Lafontaine von rechts?

Die Karten für eine rechte Kandidatur in Berlin werden in den nächsten Monaten gemischt. Die Pro-Bewegung hat sich als erste angemeldet, ein Büro in Berlin bezogen und hoffte auf finanzielle Unterstützung durch den rechten Multifunktionär Patrik Brinkmann (Libertäre als Tea-Party-Großsponsoren). Doch das ist mittlerweile fraglich. Denn Brinkmann will die Kreise um Stadtkewitz mit in die Parteigründungspläne einbeziehen, für die die Pro-Bewegung als notdürftig modernisierte alte Rechte bisher kein Bündnispartner ist.

Nun droht für die Rechte der Supergau, eine Kandidatur gleich mehrerer Parteien, die sich rechts von der Union profilieren wollen und unter der Fünfprozenthürde bleiben.
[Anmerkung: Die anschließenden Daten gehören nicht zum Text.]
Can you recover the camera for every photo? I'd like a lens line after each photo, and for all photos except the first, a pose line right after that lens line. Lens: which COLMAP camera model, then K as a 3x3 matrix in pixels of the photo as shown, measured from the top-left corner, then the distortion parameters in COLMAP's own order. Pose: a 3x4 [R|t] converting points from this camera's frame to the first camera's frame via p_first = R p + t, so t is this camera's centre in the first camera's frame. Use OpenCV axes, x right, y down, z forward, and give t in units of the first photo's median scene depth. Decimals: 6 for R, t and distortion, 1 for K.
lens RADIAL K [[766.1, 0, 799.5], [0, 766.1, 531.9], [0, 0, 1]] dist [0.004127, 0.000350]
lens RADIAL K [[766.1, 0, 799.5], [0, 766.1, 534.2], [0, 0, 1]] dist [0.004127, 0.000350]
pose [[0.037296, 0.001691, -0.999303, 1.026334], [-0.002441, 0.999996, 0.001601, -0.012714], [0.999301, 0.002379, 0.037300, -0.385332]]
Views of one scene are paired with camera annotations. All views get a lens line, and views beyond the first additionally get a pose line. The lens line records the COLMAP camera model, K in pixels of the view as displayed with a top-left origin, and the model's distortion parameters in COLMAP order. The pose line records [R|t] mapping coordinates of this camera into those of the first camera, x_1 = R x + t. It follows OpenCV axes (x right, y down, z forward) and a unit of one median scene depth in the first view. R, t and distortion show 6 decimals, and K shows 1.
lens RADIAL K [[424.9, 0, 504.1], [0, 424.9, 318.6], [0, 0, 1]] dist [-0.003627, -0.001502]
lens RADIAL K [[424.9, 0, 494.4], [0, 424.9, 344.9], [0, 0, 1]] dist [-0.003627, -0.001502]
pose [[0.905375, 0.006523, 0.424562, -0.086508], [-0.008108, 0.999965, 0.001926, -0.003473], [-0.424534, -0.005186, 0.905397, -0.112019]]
In dieser Situation könnte eine Kandidatur von Sarrazin die Einigung beschleunigen. Was Lafontaine 2005 mit seiner Kandidatur bei den vorher zerstrittenen linkssozialdemokratischen Gruppen gelungen ist, könnte Sarrazin in Berlin von Rechts wiederholen, so das Kalkül der Rechten. Der hat sich bisher aber noch nicht zu solchen Plänen geäußert, weil sie eine Steilvorlage für das laufende SPD-Ausschlussverfahren wären. Da er aber auch solche Pläne nicht kategorisch ausschloss, hoffen die Rechten weiter.

Partei des aggressiven Bürgertums

Dass solche Parteibildungsspiele keine Kopfgeburten sind, zeigt ein Gastkommentar des Medienwissenschaftlers Norbert Bolz im Tagesspiegel, wo er für eine neue rechte Partei auf bürgerlich-konservativer Linie eintritt. Dafür wäre Sarrazin der ideale Kandidat. Schließlich hat er als Senator in seiner Frontstellung gegen Hartz IV-Bezieher beispielsweise Politik für ein Bürgertum gemacht, das die sogenannten Unterklassen in die Schranken weisen will.

Sollte ein solches Parteiprojekt in Berlin erfolgreich sein, dürfte es auch Nachahmer aus anderen Bundesländern geben. Dann könnten vielleicht auch abgehalfterte Politiker wie Friedrich Merz noch einmal in den Ring steigen. Allerdings würde auch ein Überraschungserfolg in Berlin wenig über die Beständigkeit einer solchen Bewegung aussagen. Schließlich hatte die Schill-Partei in Hamburg mit einen ähnlichen Politikkonzept einen rasanten Aufstieg und einen ebenso fulminanten Absturz hingelegt.